Quote:
Originally Posted by bsquared
we can just use lefttoright sliding windows to get the number of multiplications down to 102989 plus precomputing 2^12 odd multipliers x^b, 1 <= b < 2^k (b odd), using the (optimal) max window size k=13.

Yes, I've used the popular sliding window name, but here there is no such precomputation here. Yeah it is hard to believe there is such an algorithm, because in that sliding window you are actually doing many squaring, so you could not reach less than log2(N)=b multiplications, that is a complexity barrier here. But as I've written with the given x^(2^e) you can reach ~b/2 multiplications if you are using only the bits=1, what is now lower than the barrier. But there is another type of "precomputation" when in y[k] you're accumulating the products you needed to raise to the kth power.

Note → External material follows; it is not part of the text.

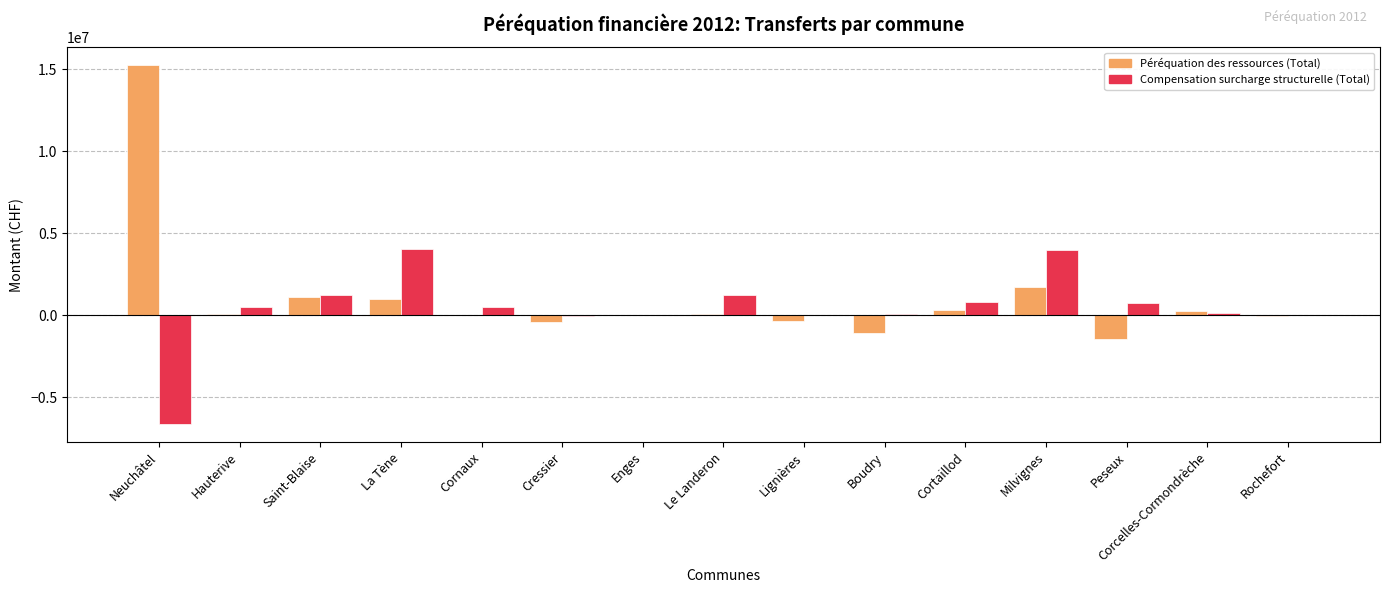

Does the chart contain stacked bars?

No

To get an inside where I've gotten the idea, when you want to multiple by x^63 with the traditional method you need 6 multiplications but with:
1. multiple x and x^4 to get x^5
2. multiple x^5 and x^16 to get x^21
3. square x^21 to get x^42
4. multiple x^21 and x^42 to get x^63
You need only 5, because you need to multiple the partial product by x^63. But now it is already a gain over the classical method. Found this in my head, without computer, and actually this is the smallest counterexample.
You can do even better multiple by x^64 and divide by x. Using only 3 mults total. Similar to your method.
And here x is NOT fixed, but if you extract those x bases using the given N exponent/residues and see what you need to raise to the k=63 or any power in the window you can save lots of work, what we reached with the optimal E=13.